By Amanda Wyatt
Traffic and parking have always been tricky at Pierson Middle/High School, and the oft-discussed issue seems to be surfacing once again.
Last week, Jeff Nichols, Pierson’s principal, sent home a letter reminding families not to use the lot on the corner of Jermain Avenue by the gym, which he described as an “unsafe drop off/pick up zone.”
“Too much is going on in that lot and it’s not set up to accommodate [that much traffic],” Nichols said in an interview on Tuesday.
Instead, he explained, parents and others driving students to school should use the Division Street lot, which “goes a little smoother in terms of drop off and pick up.”
Since consulting with Sag Harbor Village Police on traffic flow a few years ago, the school has sent out several similar letters in an effort to keep students and families safe.
“The safety of the lots is always a concern,” said Nichols, noting that the board of education’seducational facilities planning committee “has been wrestling with the issue of the way lots are currently set up.”
According to Mary Anne Miller, a BOE member, the facilities committee will continue to discuss the issue.
“These problems aren’t going away,” she said this week. “It still needs to be a priority because it’s a health and safety issue. That’s simply what it is.”
In fact, in the week since Nichols sent out the letter to parents, Miller has personally noticed increased traffic — and congestion — in the Division Street lot.
But the solution to solving congestion and safety issues in the lots, she said, would be “multifaceted.”
“No one endorses big ugly parking lots. We don’t want to make them bigger; we want to fix the one we have,” Miller said.
Miller would like to see the Jermain lot delineated from the main road. She would also like to see more sidewalks and landscaping, which would not only be an “aesthetic improvement,” but would also promote walking.

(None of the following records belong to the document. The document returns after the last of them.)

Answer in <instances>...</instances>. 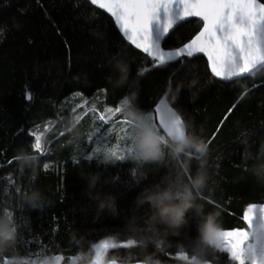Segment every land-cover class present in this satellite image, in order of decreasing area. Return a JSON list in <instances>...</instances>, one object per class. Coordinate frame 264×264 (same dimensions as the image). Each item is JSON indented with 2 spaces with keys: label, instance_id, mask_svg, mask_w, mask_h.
Instances as JSON below:
<instances>
[{
  "label": "trees",
  "instance_id": "1",
  "mask_svg": "<svg viewBox=\"0 0 264 264\" xmlns=\"http://www.w3.org/2000/svg\"><path fill=\"white\" fill-rule=\"evenodd\" d=\"M200 28L199 21L184 22L162 47H179ZM181 59L183 67L177 60L151 68L150 58L89 0H0V165H4L0 167V216L4 210L11 211L17 226L16 240L0 260H21L43 245L48 257H65L61 264H91L93 244L109 237H117L121 244L127 239L138 241L129 222L149 212L147 204L137 205L138 194L160 183L172 164L131 157L117 161L103 154L84 159L97 147L116 143L113 137L119 127L112 121L107 125L95 121L105 107H116L124 98L143 114L167 99L183 119L186 135L195 133L208 143L206 185L196 190L202 215L218 213L219 230L245 227V210L264 204V170L256 167L264 163V156H259L264 143V71L224 83L211 77L202 57ZM117 60L129 66L122 86L114 84ZM141 66L151 70L138 77ZM177 68L180 71L169 84ZM26 88L31 101L26 100ZM126 111L113 121L126 117ZM76 115L82 119L77 121ZM34 130L43 132L47 154L31 147ZM125 143L121 137V146ZM164 151L167 157V146ZM189 159L191 175L198 163ZM94 174L98 177L94 192L111 194L114 209L98 211L90 198L89 180ZM30 187L40 189L41 207L19 203L18 195ZM188 215L190 224L181 235L109 249L104 260L115 258L121 264L128 257L139 262L151 256L160 264H189L180 259L179 249L189 259L195 254L191 238L198 236L199 217ZM199 258L209 264H230L227 254L212 247Z\"/></svg>",
  "mask_w": 264,
  "mask_h": 264
},
{
  "label": "snow or ice",
  "instance_id": "2",
  "mask_svg": "<svg viewBox=\"0 0 264 264\" xmlns=\"http://www.w3.org/2000/svg\"><path fill=\"white\" fill-rule=\"evenodd\" d=\"M90 4L111 16L122 36L150 58L151 68L165 67L177 60L181 61L183 67L184 60L181 58L203 54L207 58L211 75L221 81L228 82L234 78L264 71V2L261 0H90ZM188 18H199L202 22L200 30L179 47H162L170 31ZM151 68L139 67L137 76L143 77ZM179 71L180 68H177L169 76V84ZM26 100H32L27 88ZM130 107V100L124 98L118 106L105 107L98 113L96 124L107 125L112 121L119 127V132L113 137L116 143L103 148L97 147L84 159L90 160L93 156L103 154L117 161H124L128 157L142 160V154L137 148L141 134L139 125L127 117L113 121V117ZM73 112H76L75 108ZM75 119L80 121L82 117L76 115ZM144 119L159 134L165 147L169 139L186 135L183 119L169 106L166 98L161 99L153 111L145 112ZM44 130L46 131V128ZM32 135L35 142L31 147L41 154H47L41 140L43 132L37 134L34 130ZM60 135L65 133L61 132ZM94 135L95 133L90 134L88 140L91 141ZM121 137L126 142L123 147L120 144ZM13 159L19 160L20 157ZM78 162L77 160L76 163ZM2 166L4 165H0ZM44 167L47 169L49 165L45 164ZM133 175H136L135 171ZM8 180L14 182L10 177ZM20 191L17 187L16 192ZM2 215L9 220L15 241L17 226L13 215L8 210H4ZM242 220L245 227L214 231L210 241L211 247L227 254L230 264H264V204L250 205ZM139 243L136 239H127L123 244L117 237L104 239L92 245L91 264H103L105 252L109 249L126 248ZM47 251L48 249L41 245L39 251L22 258L19 264H43L49 258ZM179 252L180 259L189 264H209L208 260H202L196 254L189 259L182 247ZM51 258L56 264H61L65 259L62 255H54ZM0 264H8V258L0 260ZM111 264H117V260L114 258Z\"/></svg>",
  "mask_w": 264,
  "mask_h": 264
},
{
  "label": "clouds",
  "instance_id": "3",
  "mask_svg": "<svg viewBox=\"0 0 264 264\" xmlns=\"http://www.w3.org/2000/svg\"><path fill=\"white\" fill-rule=\"evenodd\" d=\"M114 68L118 73L114 84L122 86L128 79L129 66L123 60H117ZM195 84V81H192ZM179 89H177V92ZM173 100L176 99L174 95ZM125 116L135 121L141 134L138 139L137 148L142 154L144 162L155 164H172V170L162 179L160 183L142 190L137 197V205L149 206V212L130 220L129 224L136 233L141 245H147L151 239H160L168 235L179 236L190 224L189 213L199 217L198 236L194 240L193 251L197 256L204 255L211 249V237L214 231L219 230L217 223L218 213L202 215L203 205L197 203L196 190L203 189L207 181V155L208 145L205 140L189 133L178 139L167 141V157L165 156L164 145L159 134L144 119V114L138 108H129ZM243 143L247 144L245 139ZM259 156H264V143L261 144ZM194 158L198 167L194 173L191 171V160ZM110 159V157H106ZM258 170H264V163L256 166ZM259 174V172H258ZM98 177L94 174L89 180L90 198L95 200L98 211L115 208V198L111 194H100L94 192ZM21 205H28L32 208L41 207L44 199L40 189L30 187L22 191L17 197ZM14 233L11 224L4 216H0V254L5 252L14 244ZM19 257L8 259V264H19ZM43 264H56V261L49 257ZM104 264H111L105 259ZM121 264H160L151 256L136 262L131 257L124 259Z\"/></svg>",
  "mask_w": 264,
  "mask_h": 264
},
{
  "label": "water",
  "instance_id": "4",
  "mask_svg": "<svg viewBox=\"0 0 264 264\" xmlns=\"http://www.w3.org/2000/svg\"><path fill=\"white\" fill-rule=\"evenodd\" d=\"M90 1V0H89ZM190 20H196V21H199L200 23H201V27H202V22L199 20V18H188L186 21H184V22H187V21H190ZM184 22H182V23H184ZM181 23V24H182ZM180 24V25H181ZM172 31H170V33H171ZM169 33V34H170ZM195 57H202L204 60H205V62H206V64H207V68H208V63H207V58L203 55V54H198L197 56H195ZM208 71H209V73H210V70H209V68H208ZM210 75H211V73H210ZM250 76V75H249ZM211 77L213 78V79H215V80H217V81H219V82H224V83H228V82H231V81H228V82H225V81H221V80H219L218 78H214L212 75H211ZM245 77H247V76H245ZM240 78H244V77H240ZM236 79H239V78H234L232 81H234V80H236ZM117 264H119V263H117Z\"/></svg>",
  "mask_w": 264,
  "mask_h": 264
},
{
  "label": "rangeland",
  "instance_id": "5",
  "mask_svg": "<svg viewBox=\"0 0 264 264\" xmlns=\"http://www.w3.org/2000/svg\"><path fill=\"white\" fill-rule=\"evenodd\" d=\"M256 205L259 206L260 204H256ZM246 210H247V209H246ZM246 210H245V211H246ZM229 230H233V229H229ZM105 253H106V252H105ZM104 261H105V260H103V264H104Z\"/></svg>",
  "mask_w": 264,
  "mask_h": 264
}]
</instances>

And that, for Miller, is “the educational piece, which is culture change — what we can continue to do to rely less on traffic and spend more time biking and walking, keep our village beautiful and be better neighbors.”
John Shaka, a board member of Save Sag Harbor and a proponent of active transport, agreed.
Shaka pointed out that already, several East End municipalities have received federal Safe Routes to School grants, which can be used to fund improvements like new sidewalks and crosswalks near schools.
Community members in Sag Harbor attempted to put together their own proposal for a Safe Routes to School grant several years ago. But as Miller explained, the village sits in two townships, and neither municipality was willing to sponsor the grant.
Still, Shaka said he was “interested in resurrecting that grant,” and Miller said, “There’s no reason why we can’t keep that door open.”
“We owe it to the neighborhood to make it safer and more functional, and we certainly owe it to the families and the students to make it safer,” said Miller.